The Story Behind The Sand Men
If you care to cast your orbs to the far right of this page, to the bit no-one ever looks at (I assume) you’ll find the first chapter of my next novel posted (hopefully) for your delectation. Those who care for the futurologist Mr JG Ballard may especially enjoy the book, but actually but it’s more of a cross-genre (that phrase again!) thriller not aimed at any one group, other than those who’d like an intriguing atmospheric story with a modernist theme.
Having been to the Middle East a number of times, both to the touristy bits (Dubai) and the non-touristy bits (Oman) I’ve found much to be fascinated by in its landscape and peoples, and wanted to use it as a backdrop for a drama. At this point the novel was called ‘Dream World’ in a heavier echo of Ballardian style.
Earlier drafts of the book were heavily political, until I realised it was almost becoming a non-fiction work, especially in sections that concerned the movements of the Chinese and Russians seeking access to Middle Eastern ports, as they have lately been doing in Africa. There is a kind of economic imperialism taking place between East and West that is reported there but not here, unless you read Al-Jazeera, and this fascinated me.
I finally dropped the earlier draft in favour of one which told the story more succinctly, but in the last third I diverted again, making the book apocalyptic. It was spectacular but it also felt wrong, as if having started by telling one family’s story I had switched back to big themes again.
I showed the novel to a trusted editor in New York and she hated it. I mean, hated it. Her reaction caught me totally by surprise, and I abandoned the work in shock, wondering if I should ever have started it at all. But one of her points stuck in my craw; that nobody’s interested in the Arab world, and I wondered if I had accidentally tapped into a bit of Jewish/Arabic antagonism.
Also, I didn’t feel that the novel was about the Arab world as such, but about an alien environment that tests the characters. It was very important to me to be seen as fair-minded and not demonise any particular section of society. I let the book simmer for a while, but couldn’t resist returning to it.
Third time around, I forced myself to concentrate the story more tightly on the protagonists, to pay readers back for investing in their story. Even at this point I had two outcomes; one happier, one darker. And this, too, was ditched as I decided to let the protagonist choose a fate. Then we discovered that the title ‘Dream World’ was too close to another title the publisher had coming out at the same time, so they asked me if I would change mine.
Oddly, the new title ‘The Sand Men’ fitted it better, and now the story of the Sand Men themselves (intended originally as a metaphor) changed, growing in meaning and importance. Altogether the book went through four rewrites.
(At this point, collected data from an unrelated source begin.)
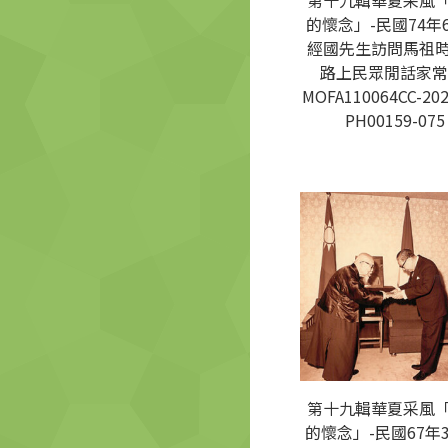
第十九輯華夏采風
的懷念」-民國74年
經國先生訪問馬祖
路上民眾閒話家常
MOFA110064CC-202
PH00159-075
第十九輯華夏采風
的懷念」-民國67年3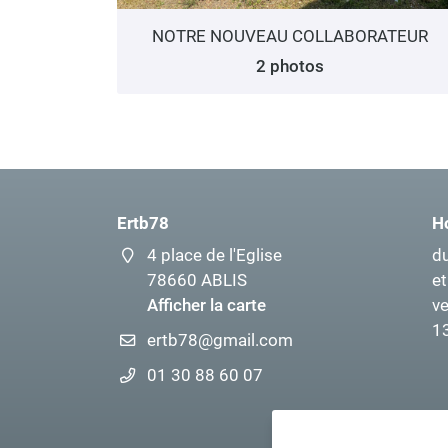
NOTRE NOUVEAU COLLABORATEUR
2 photos
Ertb78
Ho
4 place de l'Eglise
du
78660 ABLIS
e
Afficher la carte
ve
1
01 30 88 60 07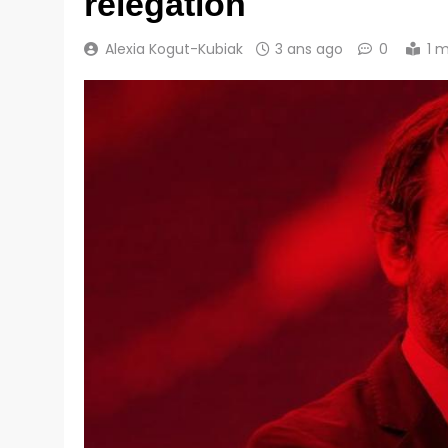
relégation
Alexia Kogut-Kubiak
3 ans ago
0
1 m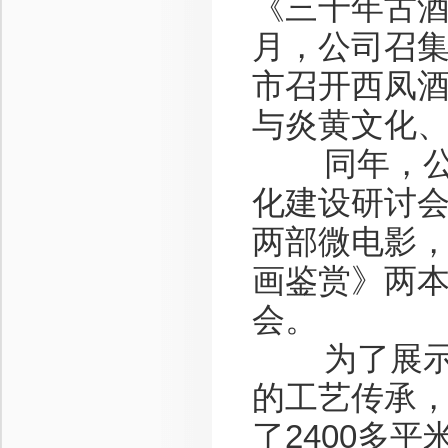
《三千年古酒
月，公司召
市召开西凤
与炎黄文化
同年，公司
化建设研讨
两部微电影
画鉴赏》两
会。
为了展示西
的工艺传承，
了2400多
‘Plastic’ had gone through six separate versions and four titles, and despite critical acclaim did not sell well, partly I think because it is so densely packed with crazy stuff that it’s a bit overwhelming. It was important not to let this happen with ‘The Sand Men’; the end result needed to be organic and natural.
The version that’s coming out this year is, to my mind, the best; leaner, shorter and more focused in its story of an ordinary family living in an atmosphere of increasing paranoia. The most fascinating part for me is seeing how readers react to a book I’ve invested so much time and effort in. When you spend so long on one work you get too close to be able to see what you’ve made.
‘The Sand Men’ is out in paperback on October 8th.